Input data section start

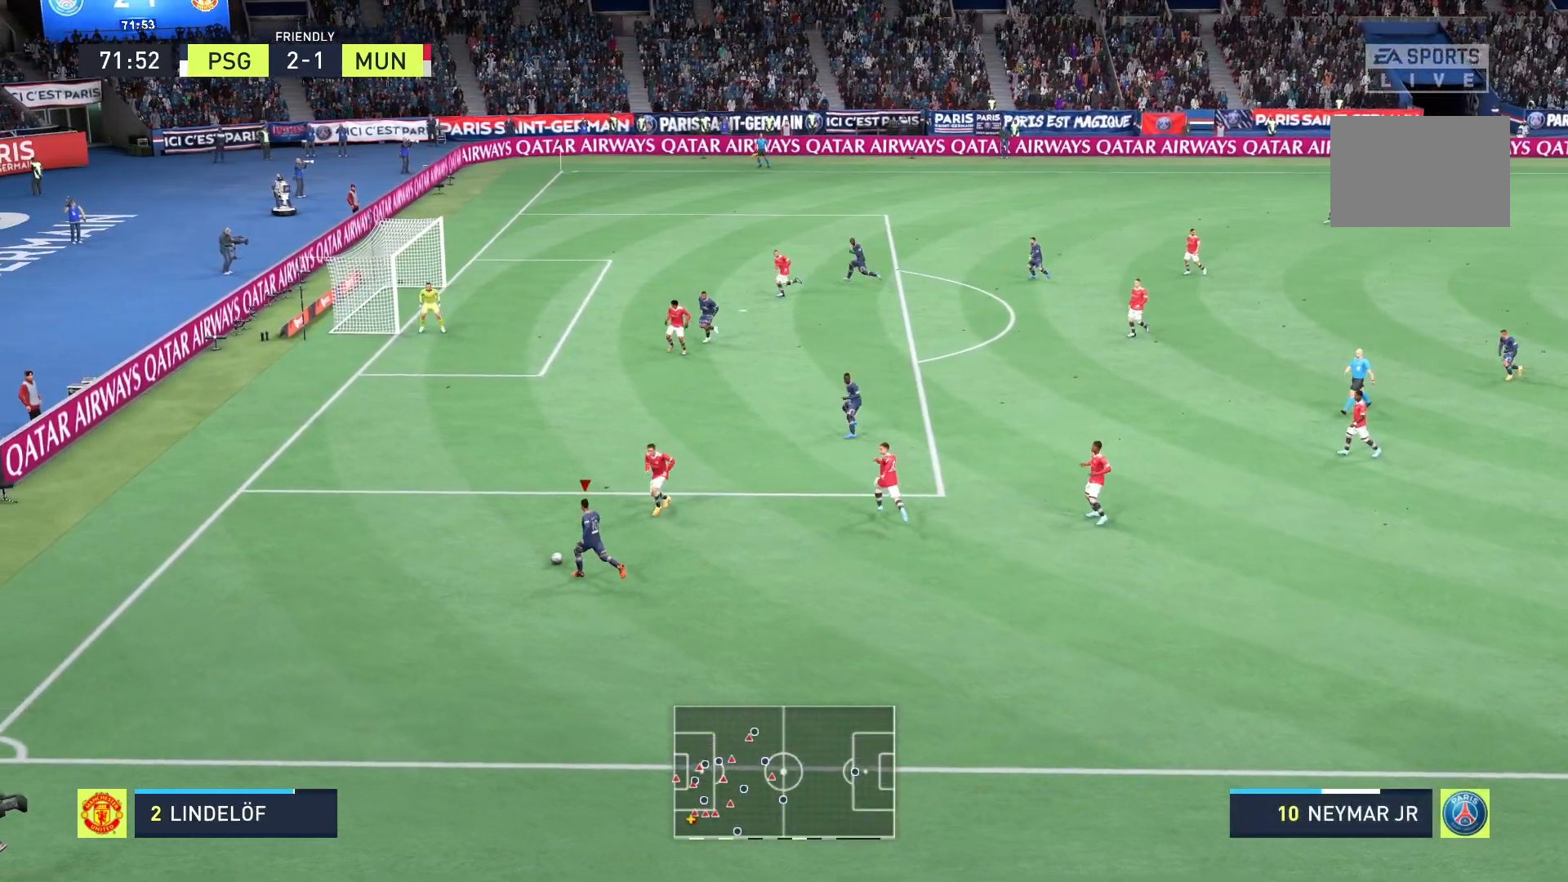
{"dt_ms": 500, "buttons": ["R2"], "left_stick": "up-left", "right_stick": "center", "events": []}
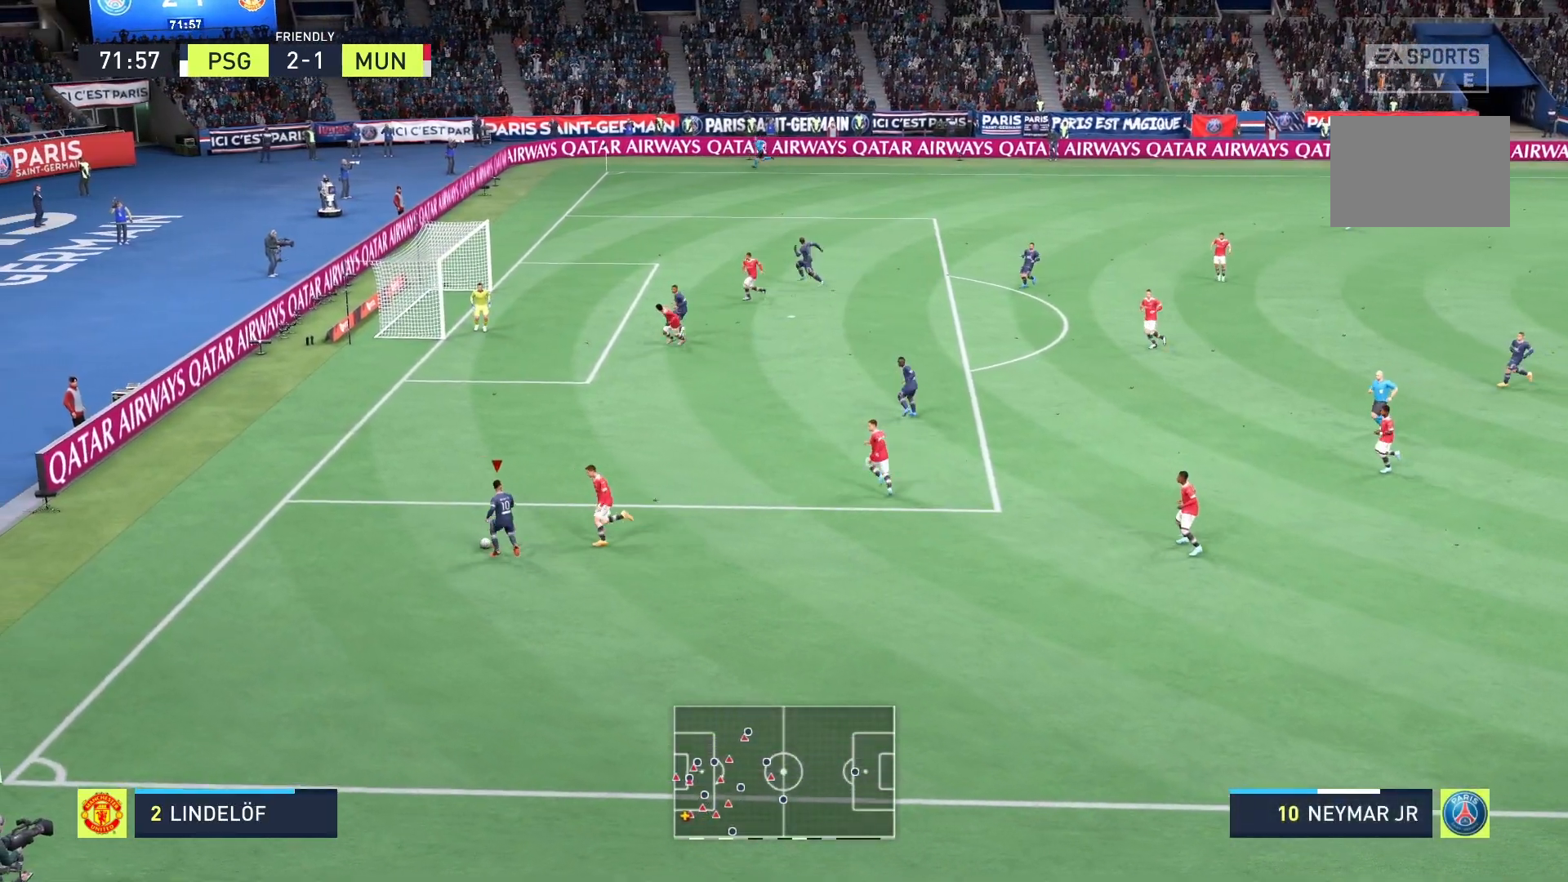
{"dt_ms": 500, "buttons": ["R2"], "left_stick": "up", "right_stick": "center", "events": [[333, "left_stick", "up"]]}
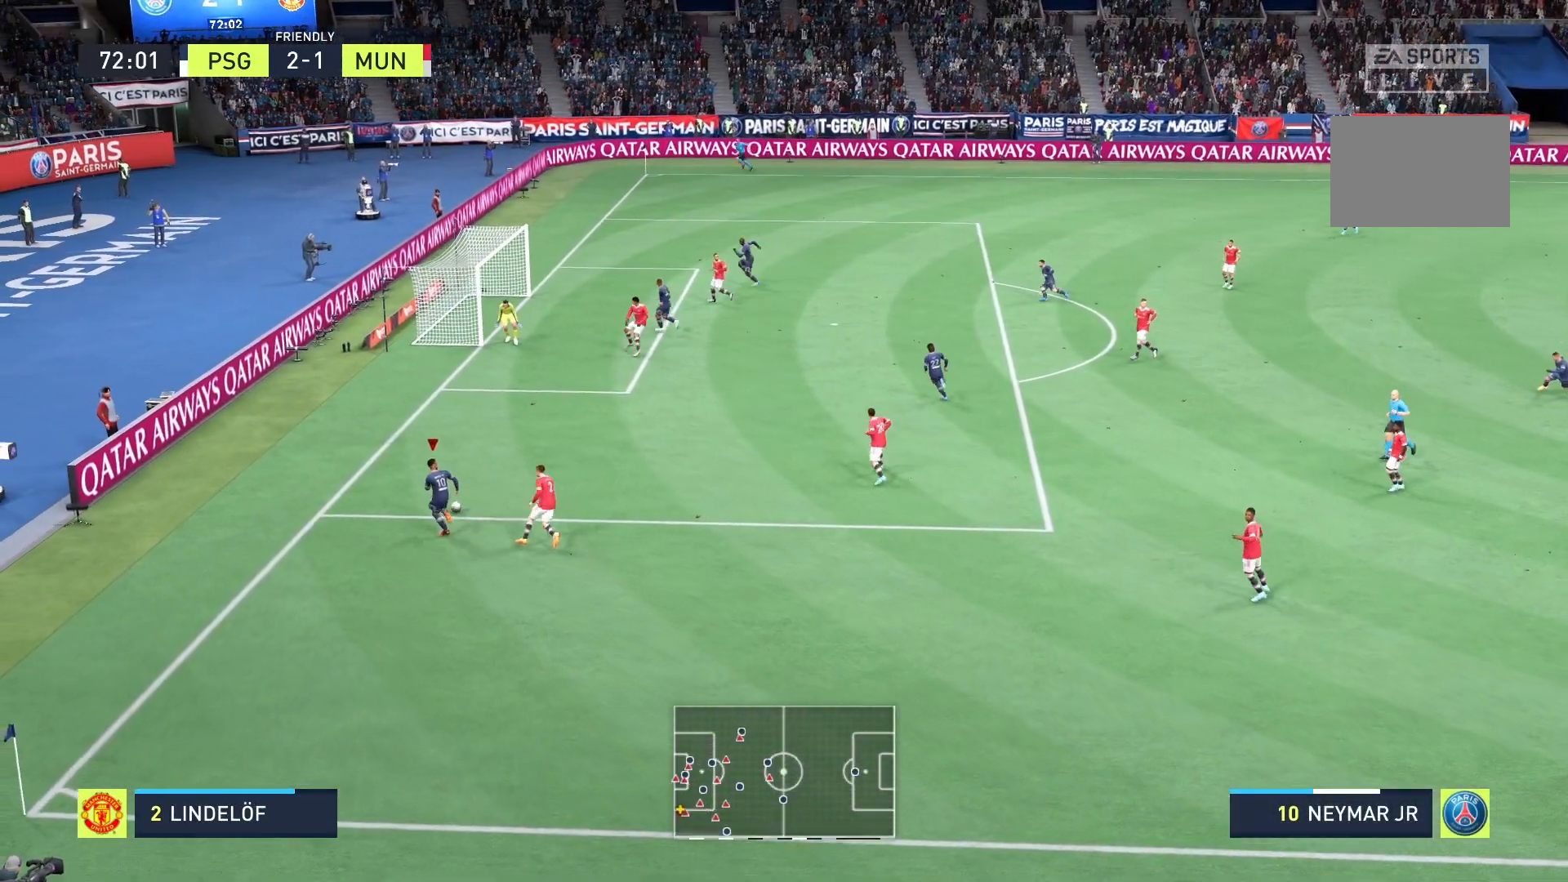
{"dt_ms": 500, "buttons": ["R2"], "left_stick": "up-right", "right_stick": "center", "events": [[42, "left_stick", "up-right"], [167, "A", "down"], [333, "A", "up"]]}
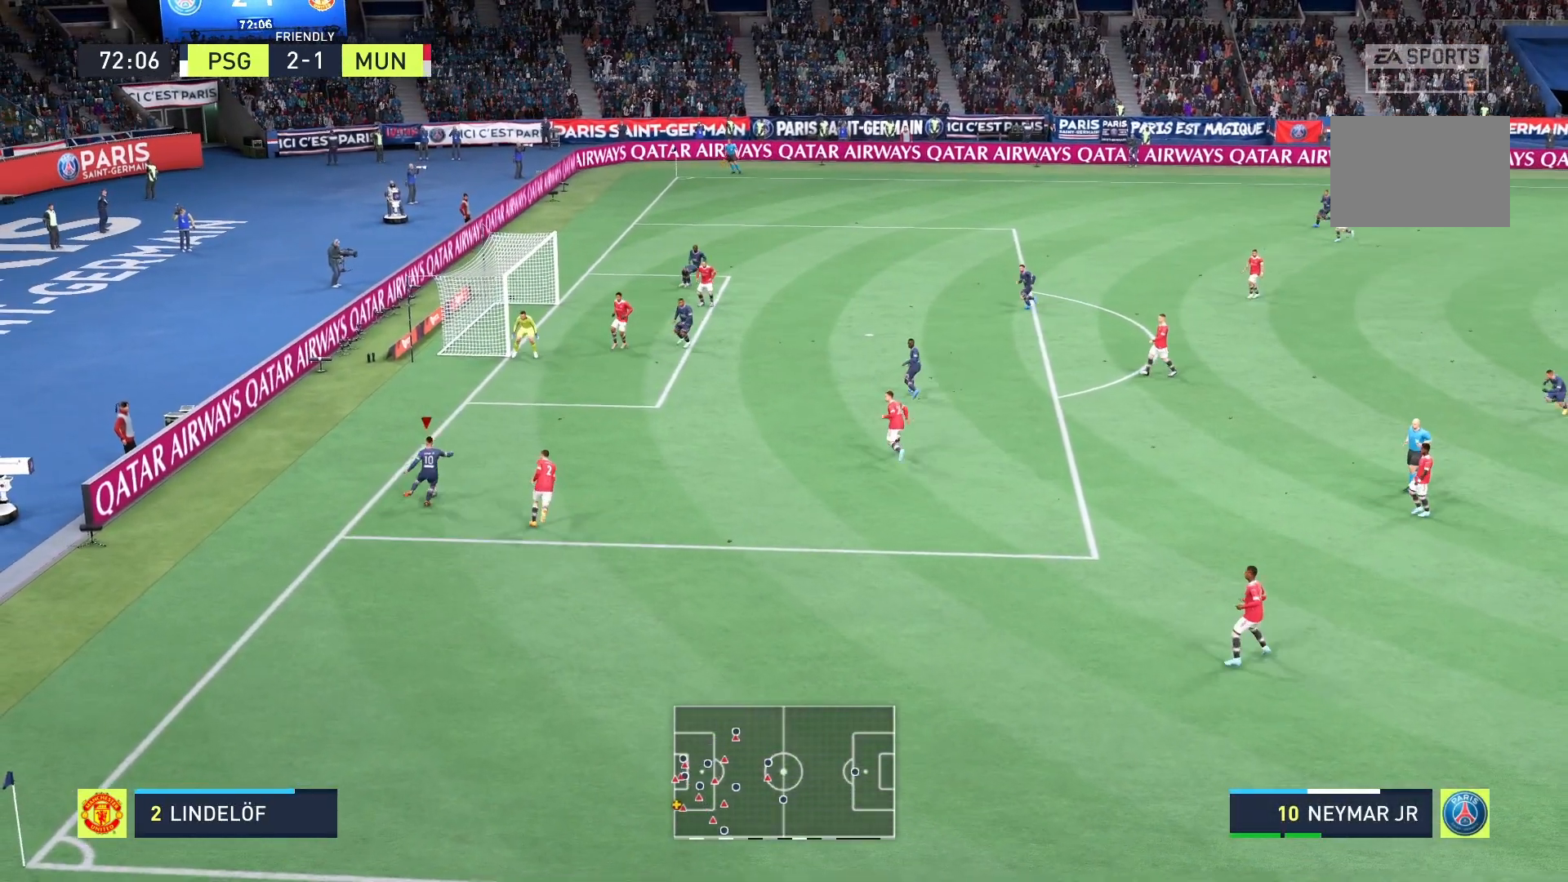
{"dt_ms": 500, "buttons": ["R2"], "left_stick": "up", "right_stick": "center", "events": [[500, "left_stick", "up"]]}
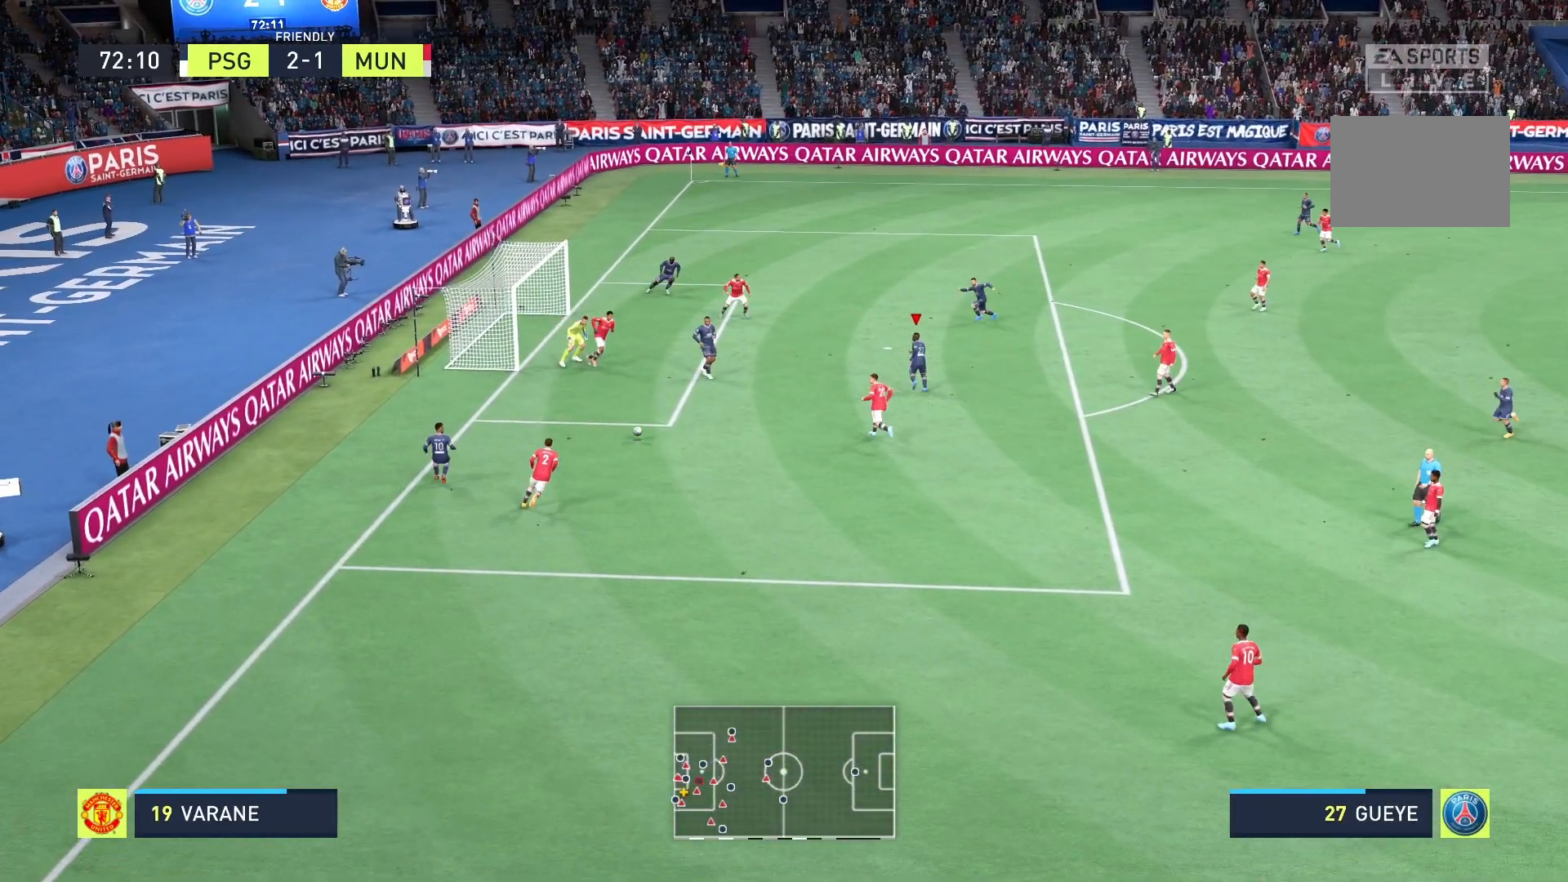
{"dt_ms": 500, "buttons": [], "left_stick": "left", "right_stick": "center", "events": [[42, "R2", "up"], [125, "left_stick", "up-left"], [292, "left_stick", "left"]]}
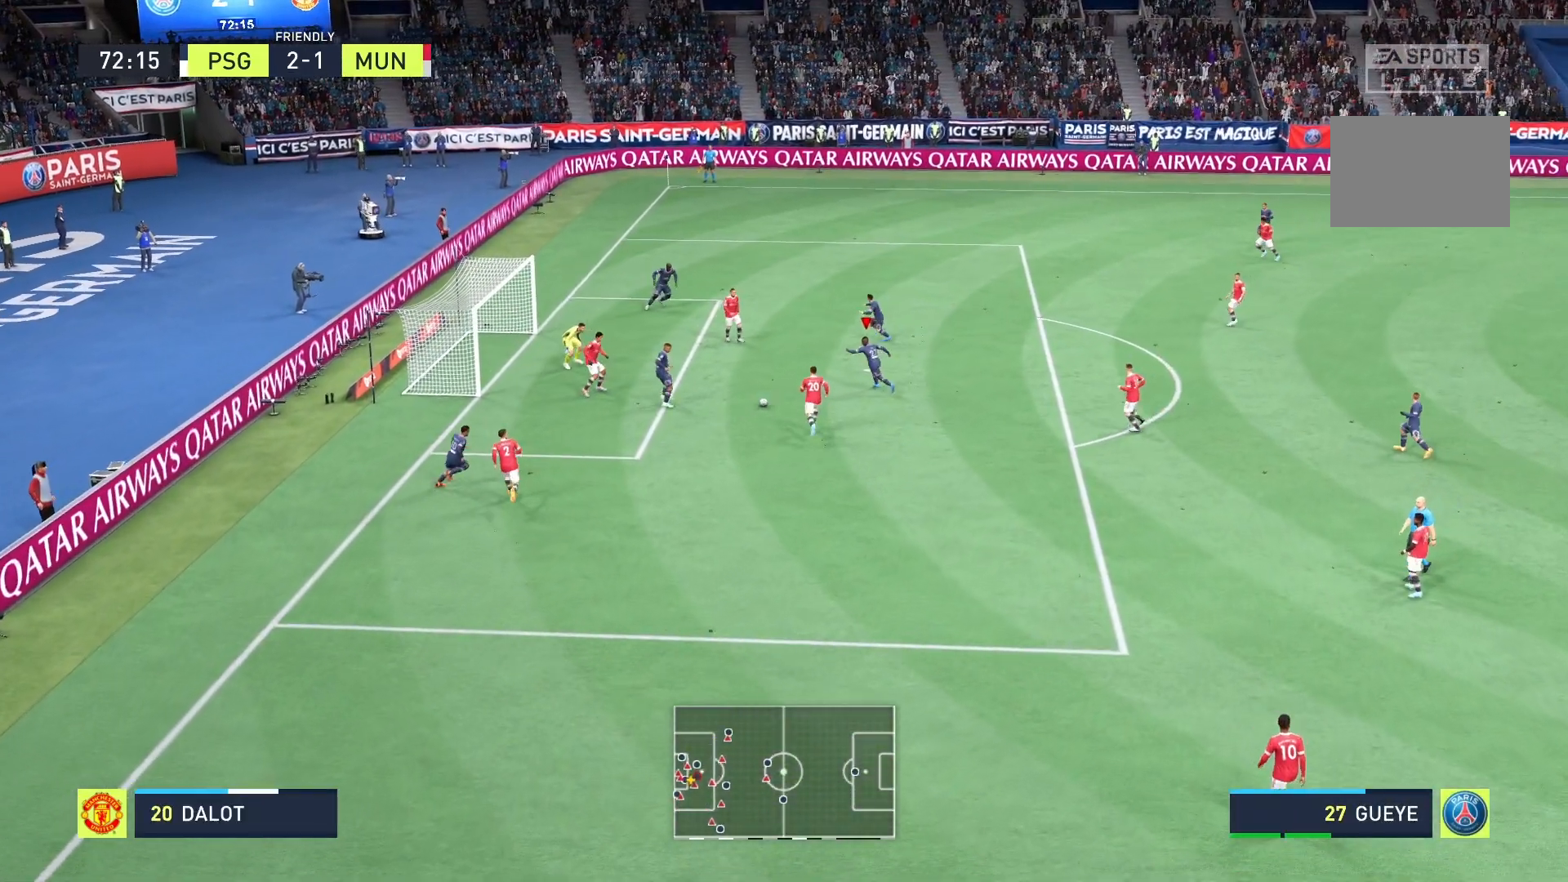
{"dt_ms": 1000, "buttons": [], "left_stick": "left", "right_stick": "center"}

Input data section end

Problem:
Retype every entry verbatim and exclude the pictures from the copy.

Task output:
{"dt_ms": 500, "buttons": ["R2"], "left_stick": "up-left", "right_stick": "center", "events": []}
{"dt_ms": 500, "buttons": ["R2"], "left_stick": "up", "right_stick": "center", "events": [[333, "left_stick", "up"]]}
{"dt_ms": 500, "buttons": ["R2"], "left_stick": "up-right", "right_stick": "center", "events": [[42, "left_stick", "up-right"], [167, "A", "down"], [333, "A", "up"]]}
{"dt_ms": 500, "buttons": ["R2"], "left_stick": "up", "right_stick": "center", "events": [[500, "left_stick", "up"]]}
{"dt_ms": 500, "buttons": [], "left_stick": "left", "right_stick": "center", "events": [[42, "R2", "up"], [125, "left_stick", "up-left"], [292, "left_stick", "left"]]}
{"dt_ms": 1000, "buttons": [], "left_stick": "left", "right_stick": "center"}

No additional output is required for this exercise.